• **Prompt**: Throughout the records below, find each line holding "wire" and copy it.

┌──

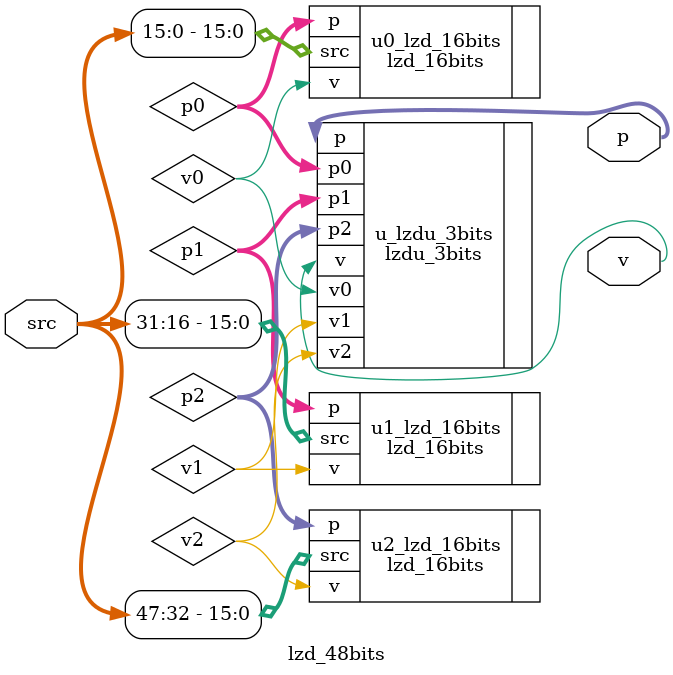
<source format=v>
module lzd_48bits(

    input   [47	:0]	src,
	output  [5	:0]	p  ,
	output  	    v
);

wire	[3	:0]	p0, p1, p2;
wire			v0, v1, v2;

lzd_16bits u0_lzd_16bits(

    .src(src[15:0]	),
	.p  (p0			),
	.v  (v0			)
);

lzd_16bits u1_lzd_16bits(

    .src(src[31:16]	),
	.p  (p1			),
	.v  (v1			)
);

lzd_16bits u2_lzd_16bits(

    .src(src[47:32]	),
	.p  (p2			),
	.v  (v2			)
);

lzdu_3bits #(6) u_lzdu_3bits(

    .p0(p0	),
	.p1(p1	),
	.p2(p2	),
	.v0(v0	),
	.v1(v1	),
	.v2(v2	),
	.p (p	),
	.v (v	)
);


endmodule

</source>
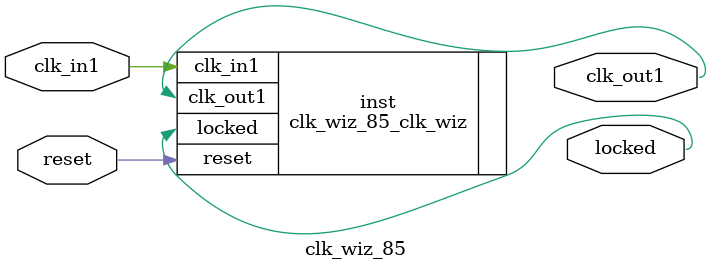
<source format=v>


`timescale 1ps/1ps

(* CORE_GENERATION_INFO = "clk_wiz_85,clk_wiz_v6_0_15_0_0,{component_name=clk_wiz_85,use_phase_alignment=true,use_min_o_jitter=false,use_max_i_jitter=false,use_dyn_phase_shift=false,use_inclk_switchover=false,use_dyn_reconfig=false,enable_axi=0,feedback_source=FDBK_AUTO,PRIMITIVE=MMCM,num_out_clk=1,clkin1_period=10.000,clkin2_period=10.000,use_power_down=false,use_reset=true,use_locked=true,use_inclk_stopped=false,feedback_type=SINGLE,CLOCK_MGR_TYPE=NA,manual_override=false}" *)

module clk_wiz_85 
 (
  // Clock out ports
  output        clk_out1,
  // Status and control signals
  input         reset,
  output        locked,
 // Clock in ports
  input         clk_in1
 );

  clk_wiz_85_clk_wiz inst
  (
  // Clock out ports  
  .clk_out1(clk_out1),
  // Status and control signals               
  .reset(reset), 
  .locked(locked),
 // Clock in ports
  .clk_in1(clk_in1)
  );

endmodule

</source>
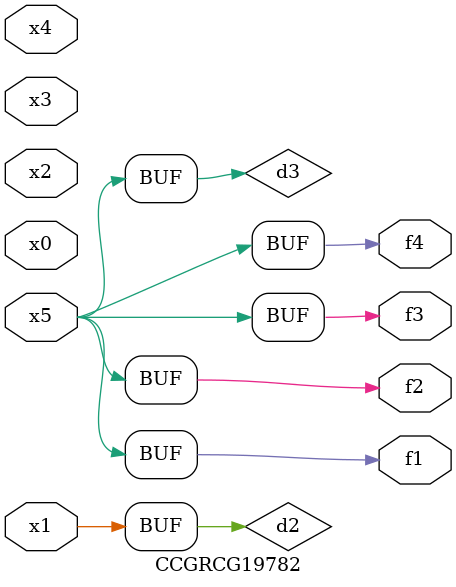
<source format=v>
module CCGRCG19782(
	input x0, x1, x2, x3, x4, x5,
	output f1, f2, f3, f4
);

	wire d1, d2, d3;

	not (d1, x5);
	or (d2, x1);
	xnor (d3, d1);
	assign f1 = d3;
	assign f2 = d3;
	assign f3 = d3;
	assign f4 = d3;
endmodule

</source>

└──

• **Output**:
wire	[3	:0]	p0, p1, p2;
wire			v0, v1, v2;
	wire d1, d2, d3;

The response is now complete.